Remote Display¶
View the target host's screen, adjust resolution, quality, and EDID. The display is captured via HDMI at the hardware level — BIOS, blue screens, and safe mode are all visible, independent of the operating system.
Display Status¶
The display icon in the top bar reflects current state:
| Icon | Meaning |
|---|---|
| Normal display | |
| Host sleeping / signal lost | |
| Not connected |
Remote Display¶
The remote display appears below the menu bar. The view auto-scales with the window — black bars appear on the sides or top/bottom when the aspect ratio doesn't match. Mouse operations don't work in the black bar areas.
Status messages when the display is abnormal:
| Message | Cause |
|---|---|
| "Remote display not connected" | HDMI not plugged in or target host powered off |
| "Host is sleeping" | Host in sleep mode or HDMI signal interrupted |
Display Menu¶
Click the display icon in the top bar to open the menu.

Status & Resolution¶
| Status | Meaning |
|---|---|
| Connected | Normal |
| Signal lost | Host sleeping or HDMI disconnected |
| Not connected | Connection never established |
Resolution format: widthxheight@refreshHz (e.g., 1920x1080@60Hz). 0x0@0Hz means resolution is currently unavailable.
EDID¶
EDID tells the target host "what kind of display I am" — what resolutions and refresh rates are supported. The dropdown lists all available configurations:

auto (multi-resolution, default): Tells the host "I support multiple resolutions" — best flexibility, up to 1920x1200@60Hz.
Fixed resolution: Locks to a single resolution:
| EDID | Resolution |
|---|---|
| 1920x1200@60Hz | 1920×1200 |
| 1920x1080@60Hz | 1920×1080 |
| 1920x1080@30Hz | 1920×1080 |
| 1280x720@120Hz | 1280×720 |
| 1280x720@60Hz | 1280×720 |
| 1280x720@30Hz | 1280×720 |
When to use fixed resolution? When the host picks an undesirable resolution in auto mode, or when you need to force a specific resolution.
Custom EDID: After uploading a custom EDID, a custom option appears in the list. Switching EDID automatically reconnects the video stream.
Quality¶
Four levels — higher is sharper, but consumes more bandwidth:
| Quality | When to use | Est. bandwidth |
|---|---|---|
| Low | Slow network | ~256 Kbps |
| Medium | Daily operations | ~2 Mbps |
| High | Need to see fine details | ~4 Mbps |
| Ultra | Best quality | ~8 Mbps |
Bandwidth is approximate and varies with screen content. If it's laggy, lower the quality.
GOP¶
Controls the balance between display responsiveness and bandwidth. Range: 1–10.
| Setting | Effect |
|---|---|
| Lower (1–3) | Fast response, higher bandwidth |
| Higher (7–10) | Lower bandwidth, slower response, slower recovery from frame loss |
Not sure? Keep the default of 1.
Reconnect¶
Disconnect the current video connection and re-establish it. Try this when the display is laggy or glitching.
Custom EDID¶
Go to Settings → System → EDID Configuration.

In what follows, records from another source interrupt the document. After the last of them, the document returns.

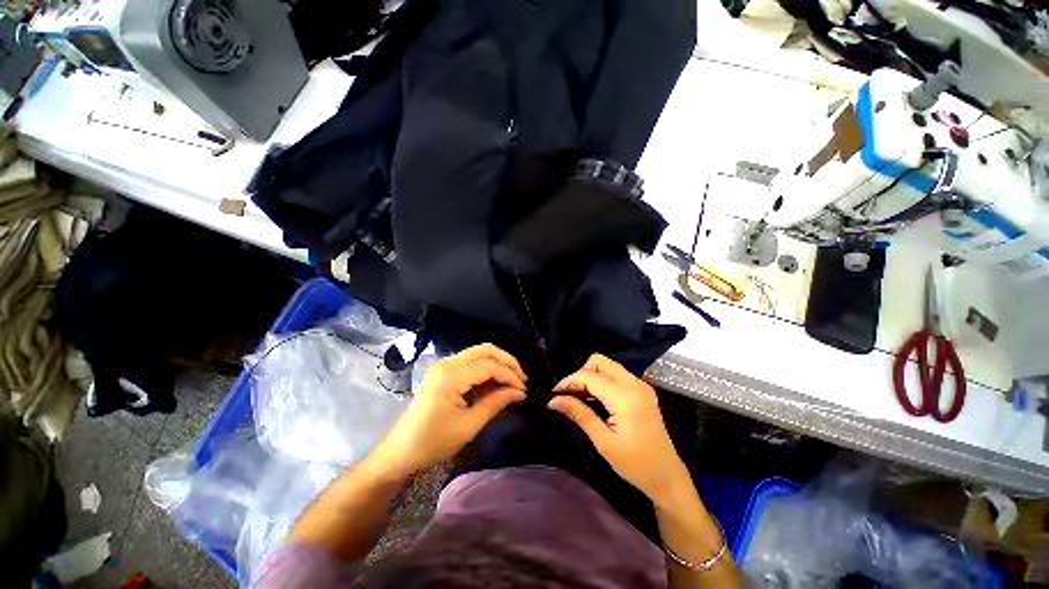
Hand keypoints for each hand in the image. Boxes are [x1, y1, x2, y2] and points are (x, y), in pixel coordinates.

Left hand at [367, 344, 526, 479]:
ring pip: (478, 354)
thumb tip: (519, 392)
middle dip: (506, 361)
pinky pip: (469, 363)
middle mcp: (447, 363)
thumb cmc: (433, 442)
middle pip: (485, 350)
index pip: (489, 366)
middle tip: (521, 378)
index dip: (509, 376)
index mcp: (451, 376)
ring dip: (496, 364)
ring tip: (510, 382)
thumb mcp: (469, 425)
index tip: (523, 390)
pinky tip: (493, 385)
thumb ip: (495, 403)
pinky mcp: (443, 371)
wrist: (400, 451)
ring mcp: (443, 365)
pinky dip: (485, 370)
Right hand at [549, 354, 688, 504]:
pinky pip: (616, 374)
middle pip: (599, 361)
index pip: (590, 376)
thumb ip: (579, 414)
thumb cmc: (635, 464)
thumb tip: (554, 401)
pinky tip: (596, 398)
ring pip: (608, 365)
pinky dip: (602, 380)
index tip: (554, 394)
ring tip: (580, 397)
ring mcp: (641, 385)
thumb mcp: (603, 442)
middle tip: (570, 395)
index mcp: (626, 397)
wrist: (667, 476)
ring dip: (591, 375)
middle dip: (581, 373)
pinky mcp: (642, 390)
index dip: (569, 381)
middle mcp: (634, 384)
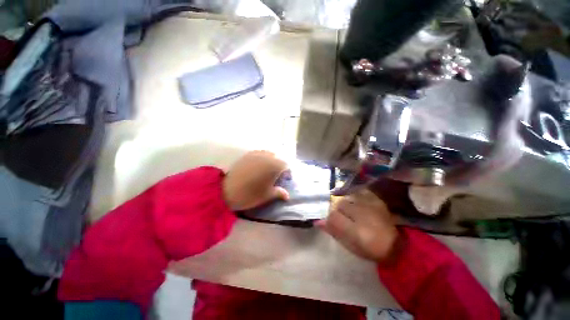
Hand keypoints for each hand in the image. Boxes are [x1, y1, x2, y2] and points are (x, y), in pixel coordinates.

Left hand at [223, 151, 289, 210]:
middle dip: (279, 166)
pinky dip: (261, 158)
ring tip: (266, 170)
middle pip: (278, 158)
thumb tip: (287, 196)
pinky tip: (257, 166)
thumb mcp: (268, 195)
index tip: (285, 179)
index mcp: (275, 166)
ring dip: (270, 160)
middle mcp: (268, 156)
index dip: (287, 173)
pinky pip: (258, 153)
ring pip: (268, 154)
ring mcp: (257, 154)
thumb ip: (279, 193)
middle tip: (275, 175)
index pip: (286, 166)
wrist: (227, 191)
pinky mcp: (247, 154)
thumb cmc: (251, 194)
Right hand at [317, 189, 399, 261]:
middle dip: (338, 211)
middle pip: (340, 204)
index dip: (330, 219)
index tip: (333, 223)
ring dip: (347, 204)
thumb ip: (334, 232)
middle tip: (345, 218)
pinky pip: (359, 192)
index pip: (333, 217)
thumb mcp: (350, 245)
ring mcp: (370, 205)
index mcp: (356, 231)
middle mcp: (362, 214)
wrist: (396, 244)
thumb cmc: (370, 249)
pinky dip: (355, 196)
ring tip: (352, 211)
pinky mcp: (376, 199)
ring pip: (348, 197)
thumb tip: (317, 221)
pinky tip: (358, 202)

Click "Custom EDID" and enter EDID data in HEX format:

| Rule | Description |
|---|---|
| Encoding | Hexadecimal (HEX), two characters per byte |
| Size | Integer multiples of 128 bytes (1–6 blocks) |
| Max | 768 bytes |
| Header | Must start with 00 FF FF FF FF FF FF 00 |
| Checksum | Each 128-byte block checksum must be 0 |
Format example (first 16 bytes; 128 bytes total needed):
00 FF FF FF FF FF FF 00 0E 94 66 66 88 88 88 88
(Do not use directly — paste your full EDID data)
Getting EDID: Linux:
cat /sys/class/drm/card0-HDMI-A-1/edid | xxd -p. Windows: use tools like MonitorInfoView. Or obtain from your display manufacturer.
Fullscreen¶
Click the fullscreen button at the far right of the top bar, or press F11. Press Esc or F11 again to exit.

FAQ¶
Display laggy or high latency? → Lower the quality, or click Reconnect.
Display shows "Signal Lost"? → Check if the host is sleeping or the HDMI cable is loose.
Wrong resolution? → Switch EDID, or manually adjust resolution on the host.